(Stored items)
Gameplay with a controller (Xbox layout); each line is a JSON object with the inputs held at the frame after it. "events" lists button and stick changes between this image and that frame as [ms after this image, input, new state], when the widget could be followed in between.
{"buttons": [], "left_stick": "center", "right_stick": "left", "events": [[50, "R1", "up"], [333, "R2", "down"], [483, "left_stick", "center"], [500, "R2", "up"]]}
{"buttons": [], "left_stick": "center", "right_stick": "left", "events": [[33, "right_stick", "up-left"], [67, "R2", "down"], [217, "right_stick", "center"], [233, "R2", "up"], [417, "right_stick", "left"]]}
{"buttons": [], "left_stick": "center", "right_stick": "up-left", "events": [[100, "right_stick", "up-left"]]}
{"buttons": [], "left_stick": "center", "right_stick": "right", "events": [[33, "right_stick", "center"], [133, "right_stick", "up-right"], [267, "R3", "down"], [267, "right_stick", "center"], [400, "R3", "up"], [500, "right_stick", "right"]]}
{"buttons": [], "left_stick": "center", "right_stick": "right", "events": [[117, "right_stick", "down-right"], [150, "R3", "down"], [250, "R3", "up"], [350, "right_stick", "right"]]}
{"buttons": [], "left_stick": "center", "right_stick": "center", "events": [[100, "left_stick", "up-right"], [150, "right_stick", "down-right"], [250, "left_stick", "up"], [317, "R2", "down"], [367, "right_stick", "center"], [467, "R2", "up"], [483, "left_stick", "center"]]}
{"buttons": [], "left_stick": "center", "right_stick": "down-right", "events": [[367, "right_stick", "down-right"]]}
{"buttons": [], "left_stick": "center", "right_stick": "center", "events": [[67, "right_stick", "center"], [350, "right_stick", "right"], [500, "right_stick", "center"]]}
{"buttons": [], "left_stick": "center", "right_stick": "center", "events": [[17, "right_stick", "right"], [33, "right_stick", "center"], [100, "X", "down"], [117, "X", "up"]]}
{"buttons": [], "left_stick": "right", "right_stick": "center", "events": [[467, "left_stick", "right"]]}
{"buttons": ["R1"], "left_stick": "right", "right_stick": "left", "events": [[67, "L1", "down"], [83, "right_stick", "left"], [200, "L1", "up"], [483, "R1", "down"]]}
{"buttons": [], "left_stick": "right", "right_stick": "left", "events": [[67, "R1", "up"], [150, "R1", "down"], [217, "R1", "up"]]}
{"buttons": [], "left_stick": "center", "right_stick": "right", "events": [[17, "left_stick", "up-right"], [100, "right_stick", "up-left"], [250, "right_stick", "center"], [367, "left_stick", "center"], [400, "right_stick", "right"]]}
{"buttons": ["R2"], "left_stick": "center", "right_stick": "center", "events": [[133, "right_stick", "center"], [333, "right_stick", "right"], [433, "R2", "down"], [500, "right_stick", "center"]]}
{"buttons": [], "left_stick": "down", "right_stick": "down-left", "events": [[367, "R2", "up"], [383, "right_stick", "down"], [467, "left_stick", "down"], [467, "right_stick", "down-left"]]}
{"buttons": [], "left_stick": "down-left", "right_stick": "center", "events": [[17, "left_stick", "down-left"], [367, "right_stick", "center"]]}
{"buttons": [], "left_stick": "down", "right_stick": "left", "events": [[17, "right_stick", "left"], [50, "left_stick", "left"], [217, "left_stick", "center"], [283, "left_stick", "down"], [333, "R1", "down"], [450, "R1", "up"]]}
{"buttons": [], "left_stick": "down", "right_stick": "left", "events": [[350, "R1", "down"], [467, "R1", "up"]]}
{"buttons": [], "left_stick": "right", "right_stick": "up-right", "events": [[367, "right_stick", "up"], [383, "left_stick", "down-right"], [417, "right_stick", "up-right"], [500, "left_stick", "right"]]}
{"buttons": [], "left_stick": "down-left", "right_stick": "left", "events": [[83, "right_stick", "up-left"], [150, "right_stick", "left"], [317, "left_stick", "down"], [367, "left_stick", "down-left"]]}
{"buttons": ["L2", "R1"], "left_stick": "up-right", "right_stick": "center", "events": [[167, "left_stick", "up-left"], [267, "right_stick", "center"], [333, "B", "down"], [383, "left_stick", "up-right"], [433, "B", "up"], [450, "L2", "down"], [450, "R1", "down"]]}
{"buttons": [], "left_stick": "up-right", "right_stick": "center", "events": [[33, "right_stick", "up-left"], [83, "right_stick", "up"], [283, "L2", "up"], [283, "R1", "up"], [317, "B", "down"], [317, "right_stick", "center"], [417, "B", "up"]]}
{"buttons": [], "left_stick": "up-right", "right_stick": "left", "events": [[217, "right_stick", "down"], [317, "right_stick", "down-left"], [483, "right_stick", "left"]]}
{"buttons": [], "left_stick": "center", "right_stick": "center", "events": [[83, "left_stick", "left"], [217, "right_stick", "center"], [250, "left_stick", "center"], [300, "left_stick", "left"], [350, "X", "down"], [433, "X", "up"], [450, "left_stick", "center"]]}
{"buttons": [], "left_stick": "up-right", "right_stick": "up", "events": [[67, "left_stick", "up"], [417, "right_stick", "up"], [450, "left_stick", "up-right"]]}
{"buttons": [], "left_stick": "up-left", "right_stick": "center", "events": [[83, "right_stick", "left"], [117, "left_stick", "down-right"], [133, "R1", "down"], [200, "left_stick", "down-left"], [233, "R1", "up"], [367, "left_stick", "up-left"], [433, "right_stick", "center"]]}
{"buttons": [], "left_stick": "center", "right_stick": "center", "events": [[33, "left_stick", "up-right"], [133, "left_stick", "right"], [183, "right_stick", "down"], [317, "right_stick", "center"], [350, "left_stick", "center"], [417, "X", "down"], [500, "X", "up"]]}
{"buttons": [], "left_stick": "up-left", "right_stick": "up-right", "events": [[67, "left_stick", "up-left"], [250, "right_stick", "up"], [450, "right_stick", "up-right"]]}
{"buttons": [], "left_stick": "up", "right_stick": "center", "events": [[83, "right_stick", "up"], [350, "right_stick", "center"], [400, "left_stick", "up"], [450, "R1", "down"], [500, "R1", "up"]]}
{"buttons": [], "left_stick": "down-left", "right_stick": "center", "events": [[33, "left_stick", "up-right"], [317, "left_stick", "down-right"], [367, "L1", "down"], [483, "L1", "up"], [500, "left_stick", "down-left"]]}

Task requirements:
When you write the entries out again, keep every word and mark exactly as it is.

Problem solution:
Gameplay with a controller (Xbox layout); each line is a JSON object with the inputs held at the frame after it. "events" lists button and stick changes between this image and that frame as [ms after this image, input, new state], when the widget could be followed in between.
{"buttons": [], "left_stick": "center", "right_stick": "left", "events": [[50, "R1", "up"], [333, "R2", "down"], [483, "left_stick", "center"], [500, "R2", "up"]]}
{"buttons": [], "left_stick": "center", "right_stick": "left", "events": [[33, "right_stick", "up-left"], [67, "R2", "down"], [217, "right_stick", "center"], [233, "R2", "up"], [417, "right_stick", "left"]]}
{"buttons": [], "left_stick": "center", "right_stick": "up-left", "events": [[100, "right_stick", "up-left"]]}
{"buttons": [], "left_stick": "center", "right_stick": "right", "events": [[33, "right_stick", "center"], [133, "right_stick", "up-right"], [267, "R3", "down"], [267, "right_stick", "center"], [400, "R3", "up"], [500, "right_stick", "right"]]}
{"buttons": [], "left_stick": "center", "right_stick": "right", "events": [[117, "right_stick", "down-right"], [150, "R3", "down"], [250, "R3", "up"], [350, "right_stick", "right"]]}
{"buttons": [], "left_stick": "center", "right_stick": "center", "events": [[100, "left_stick", "up-right"], [150, "right_stick", "down-right"], [250, "left_stick", "up"], [317, "R2", "down"], [367, "right_stick", "center"], [467, "R2", "up"], [483, "left_stick", "center"]]}
{"buttons": [], "left_stick": "center", "right_stick": "down-right", "events": [[367, "right_stick", "down-right"]]}
{"buttons": [], "left_stick": "center", "right_stick": "center", "events": [[67, "right_stick", "center"], [350, "right_stick", "right"], [500, "right_stick", "center"]]}
{"buttons": [], "left_stick": "center", "right_stick": "center", "events": [[17, "right_stick", "right"], [33, "right_stick", "center"], [100, "X", "down"], [117, "X", "up"]]}
{"buttons": [], "left_stick": "right", "right_stick": "center", "events": [[467, "left_stick", "right"]]}
{"buttons": ["R1"], "left_stick": "right", "right_stick": "left", "events": [[67, "L1", "down"], [83, "right_stick", "left"], [200, "L1", "up"], [483, "R1", "down"]]}
{"buttons": [], "left_stick": "right", "right_stick": "left", "events": [[67, "R1", "up"], [150, "R1", "down"], [217, "R1", "up"]]}
{"buttons": [], "left_stick": "center", "right_stick": "right", "events": [[17, "left_stick", "up-right"], [100, "right_stick", "up-left"], [250, "right_stick", "center"], [367, "left_stick", "center"], [400, "right_stick", "right"]]}
{"buttons": ["R2"], "left_stick": "center", "right_stick": "center", "events": [[133, "right_stick", "center"], [333, "right_stick", "right"], [433, "R2", "down"], [500, "right_stick", "center"]]}
{"buttons": [], "left_stick": "down", "right_stick": "down-left", "events": [[367, "R2", "up"], [383, "right_stick", "down"], [467, "left_stick", "down"], [467, "right_stick", "down-left"]]}
{"buttons": [], "left_stick": "down-left", "right_stick": "center", "events": [[17, "left_stick", "down-left"], [367, "right_stick", "center"]]}
{"buttons": [], "left_stick": "down", "right_stick": "left", "events": [[17, "right_stick", "left"], [50, "left_stick", "left"], [217, "left_stick", "center"], [283, "left_stick", "down"], [333, "R1", "down"], [450, "R1", "up"]]}
{"buttons": [], "left_stick": "down", "right_stick": "left", "events": [[350, "R1", "down"], [467, "R1", "up"]]}
{"buttons": [], "left_stick": "right", "right_stick": "up-right", "events": [[367, "right_stick", "up"], [383, "left_stick", "down-right"], [417, "right_stick", "up-right"], [500, "left_stick", "right"]]}
{"buttons": [], "left_stick": "down-left", "right_stick": "left", "events": [[83, "right_stick", "up-left"], [150, "right_stick", "left"], [317, "left_stick", "down"], [367, "left_stick", "down-left"]]}
{"buttons": ["L2", "R1"], "left_stick": "up-right", "right_stick": "center", "events": [[167, "left_stick", "up-left"], [267, "right_stick", "center"], [333, "B", "down"], [383, "left_stick", "up-right"], [433, "B", "up"], [450, "L2", "down"], [450, "R1", "down"]]}
{"buttons": [], "left_stick": "up-right", "right_stick": "center", "events": [[33, "right_stick", "up-left"], [83, "right_stick", "up"], [283, "L2", "up"], [283, "R1", "up"], [317, "B", "down"], [317, "right_stick", "center"], [417, "B", "up"]]}
{"buttons": [], "left_stick": "up-right", "right_stick": "left", "events": [[217, "right_stick", "down"], [317, "right_stick", "down-left"], [483, "right_stick", "left"]]}
{"buttons": [], "left_stick": "center", "right_stick": "center", "events": [[83, "left_stick", "left"], [217, "right_stick", "center"], [250, "left_stick", "center"], [300, "left_stick", "left"], [350, "X", "down"], [433, "X", "up"], [450, "left_stick", "center"]]}
{"buttons": [], "left_stick": "up-right", "right_stick": "up", "events": [[67, "left_stick", "up"], [417, "right_stick", "up"], [450, "left_stick", "up-right"]]}
{"buttons": [], "left_stick": "up-left", "right_stick": "center", "events": [[83, "right_stick", "left"], [117, "left_stick", "down-right"], [133, "R1", "down"], [200, "left_stick", "down-left"], [233, "R1", "up"], [367, "left_stick", "up-left"], [433, "right_stick", "center"]]}
{"buttons": [], "left_stick": "center", "right_stick": "center", "events": [[33, "left_stick", "up-right"], [133, "left_stick", "right"], [183, "right_stick", "down"], [317, "right_stick", "center"], [350, "left_stick", "center"], [417, "X", "down"], [500, "X", "up"]]}
{"buttons": [], "left_stick": "up-left", "right_stick": "up-right", "events": [[67, "left_stick", "up-left"], [250, "right_stick", "up"], [450, "right_stick", "up-right"]]}
{"buttons": [], "left_stick": "up", "right_stick": "center", "events": [[83, "right_stick", "up"], [350, "right_stick", "center"], [400, "left_stick", "up"], [450, "R1", "down"], [500, "R1", "up"]]}
{"buttons": [], "left_stick": "down-left", "right_stick": "center", "events": [[33, "left_stick", "up-right"], [317, "left_stick", "down-right"], [367, "L1", "down"], [483, "L1", "up"], [500, "left_stick", "down-left"]]}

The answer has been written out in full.